We waited in suspense for half an hour until Mr Big arrived. You could tell he was important because of the large amount of gold braid which adorned his shoulders. Instead of confiscating our Levi's and frogmarching us back across the border, he smiled broadly, doffed his hat, and announced, in perfect English, 'So sorry to keep you waiting. Would you care for a drink?'

It was six o'clock in the morning, but who were we to argue? Boris escorted us to his office in the barracks, made a young conscript carry our rucksacks and extended his arm to help us off the train.

Upstairs in the barracks the mean- looking soldier boys looked altogether more harmless. Some were sprawled across a bed listening to a Madonna album, while others were engaged in unashamed preening in front of a full- length mirror.

Alexei, our friend with the gold braid, was doing a very bad impression of a Soviet border guard. He obviously hadn't been watching the right films. 'Vodka? Tea? With lemon? We'll have to search your bags, but it's only a formality.'

He soon dispensed with this formality, however, after uncovering half a loaf of mouldy bread, a squashed banana and some very dubious socks. 'Ah, but I thought that the English like to wash their dirty linen in public, no?' Alexei chuckled. 'You must excuse me. I study the dictionary, but rarely have the opportunity to use the proverbs and sayings section.'

Deciding that this was the moment to confess, I sketched in the details of our embarrassing lack of train ticket and both Ukrainian and Russian visas. 'Ah, but of course,' said Alexei understandingly, 'but please first do me the pleasure of singing Ticket To Ride. The Beatles are my favourite group.' Public humiliation seemed a small price to pay for the Russian visa. Jeremy Beadle failed to materialise from behind the filing cabinet, so Marx was wrong, there must be a God. The barrack boys loved every moment of my performance. They obviously did not have nearly as many stupid foreigners passing through Vadul Siret as they would have liked.
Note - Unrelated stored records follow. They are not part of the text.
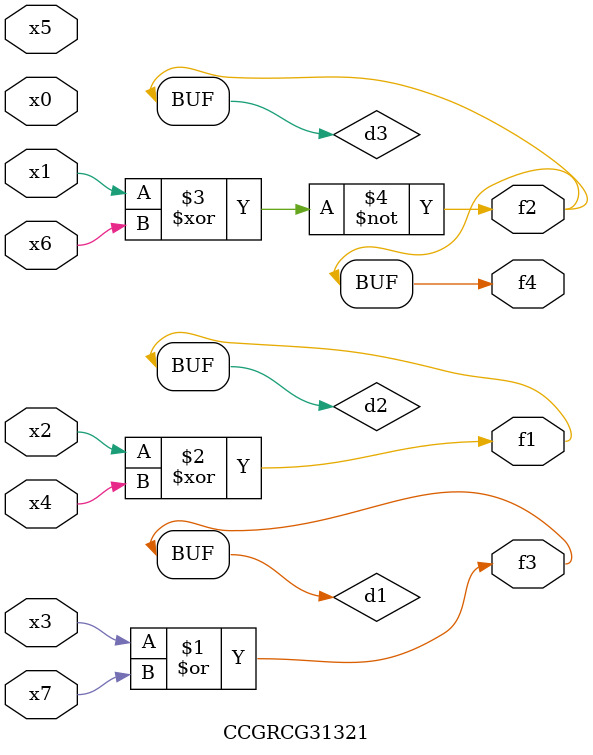
<source format=v>
module CCGRCG31321(
	input x0, x1, x2, x3, x4, x5, x6, x7,
	output f1, f2, f3, f4
);

	wire d1, d2, d3;

	or (d1, x3, x7);
	xor (d2, x2, x4);
	xnor (d3, x1, x6);
	assign f1 = d2;
	assign f2 = d3;
	assign f3 = d1;
	assign f4 = d3;
endmodule

</source>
After that there seemed to be no good reason not to sit around, drink vodka, and crack proverbs.

True to his word, Alexei snapped his fingers, interrupting two of the soldiers from a rather delicate nasal hair removal operation, and dispatched them to get us tickets. 'You are in sleeping car 14. The price is 2,934 Coupons.' Coupons are the Ukrainian version of the rouble. It sounded like a rather worrying amount of money to someone with dollars 50 to their name. Fortunately for us, although rather less fortunately for the Ukrainians, the Coupon had gone ballistic, and the two-day journey to Moscow cost well under a dollar. Suddenly I felt guiltily rich. My dollars 50 represented several months' pay.
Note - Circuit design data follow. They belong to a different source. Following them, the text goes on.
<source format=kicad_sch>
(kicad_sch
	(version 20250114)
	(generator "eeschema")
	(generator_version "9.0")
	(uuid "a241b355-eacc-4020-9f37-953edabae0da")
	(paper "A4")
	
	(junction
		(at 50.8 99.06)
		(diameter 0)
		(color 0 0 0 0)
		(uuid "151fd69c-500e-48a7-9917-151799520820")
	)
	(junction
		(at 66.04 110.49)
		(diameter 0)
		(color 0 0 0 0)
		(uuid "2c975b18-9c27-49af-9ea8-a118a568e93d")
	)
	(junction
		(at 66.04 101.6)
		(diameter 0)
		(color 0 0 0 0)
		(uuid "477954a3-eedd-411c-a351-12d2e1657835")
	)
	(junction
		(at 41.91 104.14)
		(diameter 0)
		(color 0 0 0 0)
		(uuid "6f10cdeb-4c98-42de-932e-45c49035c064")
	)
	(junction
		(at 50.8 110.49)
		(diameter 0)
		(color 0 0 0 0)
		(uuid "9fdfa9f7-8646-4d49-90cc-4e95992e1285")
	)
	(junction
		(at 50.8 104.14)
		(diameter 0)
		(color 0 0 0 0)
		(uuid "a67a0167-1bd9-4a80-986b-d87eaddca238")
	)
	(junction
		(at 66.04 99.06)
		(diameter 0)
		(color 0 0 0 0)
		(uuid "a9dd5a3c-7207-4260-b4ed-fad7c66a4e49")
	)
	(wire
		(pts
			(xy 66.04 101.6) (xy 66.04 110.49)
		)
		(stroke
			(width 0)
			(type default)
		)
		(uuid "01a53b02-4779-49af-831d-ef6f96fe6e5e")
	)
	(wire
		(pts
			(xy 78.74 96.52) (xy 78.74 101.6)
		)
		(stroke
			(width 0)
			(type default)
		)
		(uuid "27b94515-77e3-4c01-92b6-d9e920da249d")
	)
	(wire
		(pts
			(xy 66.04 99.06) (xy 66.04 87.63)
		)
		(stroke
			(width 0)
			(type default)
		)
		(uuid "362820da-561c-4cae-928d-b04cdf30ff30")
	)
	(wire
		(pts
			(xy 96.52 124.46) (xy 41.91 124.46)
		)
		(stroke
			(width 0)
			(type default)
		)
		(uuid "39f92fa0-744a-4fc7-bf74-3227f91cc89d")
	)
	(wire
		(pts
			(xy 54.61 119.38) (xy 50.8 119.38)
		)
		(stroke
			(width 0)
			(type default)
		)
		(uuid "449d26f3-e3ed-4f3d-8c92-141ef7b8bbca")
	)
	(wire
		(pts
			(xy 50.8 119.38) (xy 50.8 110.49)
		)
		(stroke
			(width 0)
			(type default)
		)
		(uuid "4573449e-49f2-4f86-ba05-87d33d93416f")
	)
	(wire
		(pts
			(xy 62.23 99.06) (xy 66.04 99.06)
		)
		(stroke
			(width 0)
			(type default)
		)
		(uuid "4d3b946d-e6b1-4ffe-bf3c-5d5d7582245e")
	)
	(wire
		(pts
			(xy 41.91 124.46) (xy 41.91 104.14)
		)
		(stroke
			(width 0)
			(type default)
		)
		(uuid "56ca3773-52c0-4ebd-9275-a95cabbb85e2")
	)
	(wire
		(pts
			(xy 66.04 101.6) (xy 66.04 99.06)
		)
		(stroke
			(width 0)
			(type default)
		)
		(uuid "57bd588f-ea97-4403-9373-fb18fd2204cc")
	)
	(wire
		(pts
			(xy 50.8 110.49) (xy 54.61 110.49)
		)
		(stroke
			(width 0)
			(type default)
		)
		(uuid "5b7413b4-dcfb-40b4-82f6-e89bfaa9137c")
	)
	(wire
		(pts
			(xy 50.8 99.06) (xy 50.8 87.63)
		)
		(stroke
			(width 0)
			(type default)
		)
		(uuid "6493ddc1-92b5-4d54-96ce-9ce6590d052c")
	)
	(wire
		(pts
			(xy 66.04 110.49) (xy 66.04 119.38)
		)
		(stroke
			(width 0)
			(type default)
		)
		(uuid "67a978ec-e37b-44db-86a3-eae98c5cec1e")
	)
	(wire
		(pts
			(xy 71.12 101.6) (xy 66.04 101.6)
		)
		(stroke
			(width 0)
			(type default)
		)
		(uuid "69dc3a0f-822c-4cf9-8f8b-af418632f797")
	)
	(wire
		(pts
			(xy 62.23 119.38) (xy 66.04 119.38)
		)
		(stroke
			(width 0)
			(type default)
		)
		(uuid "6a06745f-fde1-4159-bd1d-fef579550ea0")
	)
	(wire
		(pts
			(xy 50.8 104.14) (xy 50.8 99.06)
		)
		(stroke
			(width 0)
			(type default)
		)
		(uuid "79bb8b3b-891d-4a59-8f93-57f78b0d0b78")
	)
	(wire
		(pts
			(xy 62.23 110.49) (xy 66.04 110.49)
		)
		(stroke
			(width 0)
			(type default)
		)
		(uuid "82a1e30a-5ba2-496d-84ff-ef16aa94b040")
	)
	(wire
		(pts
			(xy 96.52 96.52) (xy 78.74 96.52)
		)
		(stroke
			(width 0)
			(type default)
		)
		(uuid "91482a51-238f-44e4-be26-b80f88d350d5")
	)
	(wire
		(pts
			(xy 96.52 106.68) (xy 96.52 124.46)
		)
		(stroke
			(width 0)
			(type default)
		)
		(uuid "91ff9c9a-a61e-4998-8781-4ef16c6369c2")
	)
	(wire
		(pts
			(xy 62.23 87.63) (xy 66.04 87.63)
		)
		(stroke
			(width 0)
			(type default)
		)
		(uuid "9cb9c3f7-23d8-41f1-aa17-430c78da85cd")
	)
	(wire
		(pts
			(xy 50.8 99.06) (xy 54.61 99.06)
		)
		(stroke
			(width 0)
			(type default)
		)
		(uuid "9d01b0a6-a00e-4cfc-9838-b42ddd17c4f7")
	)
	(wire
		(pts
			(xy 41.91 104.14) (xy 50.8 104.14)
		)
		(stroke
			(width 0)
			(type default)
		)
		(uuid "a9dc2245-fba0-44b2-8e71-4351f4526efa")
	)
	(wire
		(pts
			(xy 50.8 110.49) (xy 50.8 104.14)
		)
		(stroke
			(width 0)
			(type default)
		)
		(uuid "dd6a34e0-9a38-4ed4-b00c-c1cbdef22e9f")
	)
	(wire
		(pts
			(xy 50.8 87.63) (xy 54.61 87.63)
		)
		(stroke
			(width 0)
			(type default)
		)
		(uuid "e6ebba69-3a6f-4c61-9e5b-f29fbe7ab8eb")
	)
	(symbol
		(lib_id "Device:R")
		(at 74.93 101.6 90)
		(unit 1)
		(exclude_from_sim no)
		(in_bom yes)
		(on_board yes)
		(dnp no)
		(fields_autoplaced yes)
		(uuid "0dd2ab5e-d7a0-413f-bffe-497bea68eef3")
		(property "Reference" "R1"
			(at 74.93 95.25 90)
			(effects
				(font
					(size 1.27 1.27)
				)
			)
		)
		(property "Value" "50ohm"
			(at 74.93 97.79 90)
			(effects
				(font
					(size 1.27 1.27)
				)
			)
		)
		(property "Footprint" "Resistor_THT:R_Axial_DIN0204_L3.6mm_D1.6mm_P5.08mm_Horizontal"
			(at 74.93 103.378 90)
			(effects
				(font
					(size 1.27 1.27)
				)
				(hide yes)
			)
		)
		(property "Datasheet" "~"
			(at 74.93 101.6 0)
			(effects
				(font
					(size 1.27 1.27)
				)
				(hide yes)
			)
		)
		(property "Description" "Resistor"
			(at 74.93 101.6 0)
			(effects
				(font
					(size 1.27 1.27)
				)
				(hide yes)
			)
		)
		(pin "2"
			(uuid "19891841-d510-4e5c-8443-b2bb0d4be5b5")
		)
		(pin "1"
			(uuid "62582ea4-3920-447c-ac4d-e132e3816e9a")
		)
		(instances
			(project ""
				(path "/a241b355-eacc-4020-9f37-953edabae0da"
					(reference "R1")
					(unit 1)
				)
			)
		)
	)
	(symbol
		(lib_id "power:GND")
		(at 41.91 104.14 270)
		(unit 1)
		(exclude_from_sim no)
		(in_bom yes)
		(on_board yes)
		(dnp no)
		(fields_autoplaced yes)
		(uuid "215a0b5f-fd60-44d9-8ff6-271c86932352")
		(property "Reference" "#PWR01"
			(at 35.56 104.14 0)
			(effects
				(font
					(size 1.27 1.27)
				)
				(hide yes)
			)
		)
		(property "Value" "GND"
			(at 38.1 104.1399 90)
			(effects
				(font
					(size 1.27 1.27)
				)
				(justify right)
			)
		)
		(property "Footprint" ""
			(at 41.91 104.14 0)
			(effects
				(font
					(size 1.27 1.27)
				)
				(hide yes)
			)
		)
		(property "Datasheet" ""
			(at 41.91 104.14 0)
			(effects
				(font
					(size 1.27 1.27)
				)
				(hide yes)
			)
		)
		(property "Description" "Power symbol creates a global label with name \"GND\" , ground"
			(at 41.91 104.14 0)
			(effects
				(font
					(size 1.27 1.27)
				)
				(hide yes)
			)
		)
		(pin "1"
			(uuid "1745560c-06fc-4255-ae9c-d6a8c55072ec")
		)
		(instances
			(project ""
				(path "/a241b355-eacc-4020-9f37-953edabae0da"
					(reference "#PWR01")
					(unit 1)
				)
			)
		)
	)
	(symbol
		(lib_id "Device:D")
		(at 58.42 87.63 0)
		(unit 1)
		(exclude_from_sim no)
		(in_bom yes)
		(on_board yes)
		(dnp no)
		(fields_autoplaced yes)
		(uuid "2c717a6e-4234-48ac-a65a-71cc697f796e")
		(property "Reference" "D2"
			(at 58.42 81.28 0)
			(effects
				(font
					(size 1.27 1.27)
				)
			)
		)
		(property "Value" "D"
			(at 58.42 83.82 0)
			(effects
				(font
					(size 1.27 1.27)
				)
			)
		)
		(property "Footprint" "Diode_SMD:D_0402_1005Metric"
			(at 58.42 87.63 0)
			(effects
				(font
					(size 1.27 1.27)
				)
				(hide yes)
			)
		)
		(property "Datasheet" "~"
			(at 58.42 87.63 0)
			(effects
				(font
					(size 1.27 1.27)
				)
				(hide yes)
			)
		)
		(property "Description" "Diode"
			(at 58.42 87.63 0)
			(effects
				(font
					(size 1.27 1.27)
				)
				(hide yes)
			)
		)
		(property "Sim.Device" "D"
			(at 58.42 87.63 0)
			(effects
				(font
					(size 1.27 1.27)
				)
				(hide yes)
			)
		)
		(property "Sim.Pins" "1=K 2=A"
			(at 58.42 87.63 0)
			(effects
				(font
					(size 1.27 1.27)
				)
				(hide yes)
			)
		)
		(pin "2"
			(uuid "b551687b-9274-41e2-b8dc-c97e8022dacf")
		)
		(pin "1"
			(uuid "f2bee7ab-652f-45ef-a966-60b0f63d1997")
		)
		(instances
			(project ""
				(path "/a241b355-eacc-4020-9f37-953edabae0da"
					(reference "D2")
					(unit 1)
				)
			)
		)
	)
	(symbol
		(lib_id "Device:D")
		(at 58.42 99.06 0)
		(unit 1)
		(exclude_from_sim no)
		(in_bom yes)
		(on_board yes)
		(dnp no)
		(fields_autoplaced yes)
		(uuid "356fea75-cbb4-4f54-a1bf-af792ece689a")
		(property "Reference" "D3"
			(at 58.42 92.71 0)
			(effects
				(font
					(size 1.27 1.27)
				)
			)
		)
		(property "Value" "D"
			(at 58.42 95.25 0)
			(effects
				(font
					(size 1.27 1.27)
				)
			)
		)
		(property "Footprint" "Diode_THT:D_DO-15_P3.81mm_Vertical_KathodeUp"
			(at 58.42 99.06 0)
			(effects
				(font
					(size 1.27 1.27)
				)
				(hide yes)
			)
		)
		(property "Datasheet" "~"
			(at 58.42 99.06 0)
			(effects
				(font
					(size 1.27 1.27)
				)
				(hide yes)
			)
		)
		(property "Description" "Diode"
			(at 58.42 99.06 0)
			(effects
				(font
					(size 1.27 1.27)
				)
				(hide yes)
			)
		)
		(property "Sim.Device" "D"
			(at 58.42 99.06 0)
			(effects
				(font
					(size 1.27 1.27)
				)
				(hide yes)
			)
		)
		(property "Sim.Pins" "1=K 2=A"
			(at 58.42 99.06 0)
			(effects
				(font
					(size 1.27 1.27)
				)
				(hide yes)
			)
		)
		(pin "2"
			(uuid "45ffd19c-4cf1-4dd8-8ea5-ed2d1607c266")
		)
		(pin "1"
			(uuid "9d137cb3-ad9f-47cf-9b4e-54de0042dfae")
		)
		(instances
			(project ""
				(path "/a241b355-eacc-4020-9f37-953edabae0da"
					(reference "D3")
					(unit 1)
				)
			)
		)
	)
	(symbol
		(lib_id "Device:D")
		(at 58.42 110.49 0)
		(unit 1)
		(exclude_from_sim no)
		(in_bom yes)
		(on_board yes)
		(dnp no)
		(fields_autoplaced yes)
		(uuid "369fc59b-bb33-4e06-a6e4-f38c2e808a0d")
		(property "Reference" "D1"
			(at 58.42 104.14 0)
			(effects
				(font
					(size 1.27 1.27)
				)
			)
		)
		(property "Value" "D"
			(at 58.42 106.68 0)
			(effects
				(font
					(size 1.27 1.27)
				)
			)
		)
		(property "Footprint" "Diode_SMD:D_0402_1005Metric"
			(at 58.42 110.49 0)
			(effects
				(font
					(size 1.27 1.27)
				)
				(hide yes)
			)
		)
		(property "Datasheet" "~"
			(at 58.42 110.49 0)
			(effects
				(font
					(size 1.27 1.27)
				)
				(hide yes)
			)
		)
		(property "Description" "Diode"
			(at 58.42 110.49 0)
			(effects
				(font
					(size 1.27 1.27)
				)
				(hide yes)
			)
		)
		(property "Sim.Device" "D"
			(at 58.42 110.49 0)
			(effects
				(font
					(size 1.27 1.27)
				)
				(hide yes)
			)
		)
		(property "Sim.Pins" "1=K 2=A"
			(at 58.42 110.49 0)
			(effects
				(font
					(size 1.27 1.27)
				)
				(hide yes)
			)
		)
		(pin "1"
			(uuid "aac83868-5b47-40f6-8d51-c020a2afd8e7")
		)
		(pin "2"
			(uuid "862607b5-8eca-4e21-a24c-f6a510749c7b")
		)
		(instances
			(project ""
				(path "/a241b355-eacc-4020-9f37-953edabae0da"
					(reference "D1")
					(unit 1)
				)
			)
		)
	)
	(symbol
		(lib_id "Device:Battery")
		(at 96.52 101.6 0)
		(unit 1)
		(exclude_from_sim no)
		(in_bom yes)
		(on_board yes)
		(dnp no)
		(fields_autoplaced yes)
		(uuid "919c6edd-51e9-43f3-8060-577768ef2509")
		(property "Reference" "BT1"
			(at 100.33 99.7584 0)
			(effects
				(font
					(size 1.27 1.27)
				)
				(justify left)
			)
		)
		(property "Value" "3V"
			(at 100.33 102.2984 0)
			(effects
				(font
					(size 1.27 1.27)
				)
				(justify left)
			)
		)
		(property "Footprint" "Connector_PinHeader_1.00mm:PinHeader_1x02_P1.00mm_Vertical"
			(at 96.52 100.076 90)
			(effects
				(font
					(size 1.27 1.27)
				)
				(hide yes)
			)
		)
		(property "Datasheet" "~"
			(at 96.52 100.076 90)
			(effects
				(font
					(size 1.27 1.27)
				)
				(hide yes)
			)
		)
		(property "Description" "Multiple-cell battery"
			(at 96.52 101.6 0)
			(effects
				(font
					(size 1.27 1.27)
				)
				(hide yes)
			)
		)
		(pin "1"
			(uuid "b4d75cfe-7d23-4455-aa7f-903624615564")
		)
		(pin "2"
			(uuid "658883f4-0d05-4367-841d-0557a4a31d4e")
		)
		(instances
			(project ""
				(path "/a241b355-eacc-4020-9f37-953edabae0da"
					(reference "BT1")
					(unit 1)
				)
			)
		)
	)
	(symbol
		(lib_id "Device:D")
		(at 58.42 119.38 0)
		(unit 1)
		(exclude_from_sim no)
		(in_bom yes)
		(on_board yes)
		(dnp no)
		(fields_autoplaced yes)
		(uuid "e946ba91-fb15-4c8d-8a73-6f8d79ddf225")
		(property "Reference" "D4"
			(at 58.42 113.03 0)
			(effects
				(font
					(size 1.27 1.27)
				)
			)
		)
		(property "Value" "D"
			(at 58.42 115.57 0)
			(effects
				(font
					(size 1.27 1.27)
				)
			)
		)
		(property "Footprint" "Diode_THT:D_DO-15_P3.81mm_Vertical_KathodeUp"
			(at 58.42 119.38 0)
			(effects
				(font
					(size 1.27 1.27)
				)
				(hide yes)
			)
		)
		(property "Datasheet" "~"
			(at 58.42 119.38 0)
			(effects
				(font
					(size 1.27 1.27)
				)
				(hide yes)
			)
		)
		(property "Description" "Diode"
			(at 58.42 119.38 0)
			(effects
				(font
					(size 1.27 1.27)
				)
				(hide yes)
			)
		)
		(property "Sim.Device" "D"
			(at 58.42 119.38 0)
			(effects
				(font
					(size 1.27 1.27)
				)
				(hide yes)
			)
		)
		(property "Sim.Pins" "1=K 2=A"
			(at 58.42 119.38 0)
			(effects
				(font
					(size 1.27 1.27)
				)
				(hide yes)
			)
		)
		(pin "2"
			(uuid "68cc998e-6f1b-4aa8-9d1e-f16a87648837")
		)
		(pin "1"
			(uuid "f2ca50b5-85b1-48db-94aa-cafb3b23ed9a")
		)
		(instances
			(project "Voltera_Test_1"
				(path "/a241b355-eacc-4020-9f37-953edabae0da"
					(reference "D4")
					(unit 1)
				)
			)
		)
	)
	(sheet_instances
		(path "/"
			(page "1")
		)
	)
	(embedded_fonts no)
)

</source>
Wanting to give Alexei some sort of present, I dug into my pack and found some tapes and books. The soldiers gathered around excitedly to look at the cassettes. Instead of looking on covetously, they picked them up in disbelief and started laughing. Alexei played translator: 'Perhaps in Moscow you can pick up something a bit more modern.' So much for being a flash Westerner.

He put us on the train, gave us the necessary documents and told us to visit his mother in Moscow for him. 'Next time you come,' he added wistfully, 'perhaps you can sing Back in the USSR.'

Travel hints: you can enter Russia on a three-day transit visa, though you will probably have to prove you are passing through. Buy any rail tickets only to the border: domestic trains in Eastern Europe are still relatively cheap, but international ones are heavily inflated.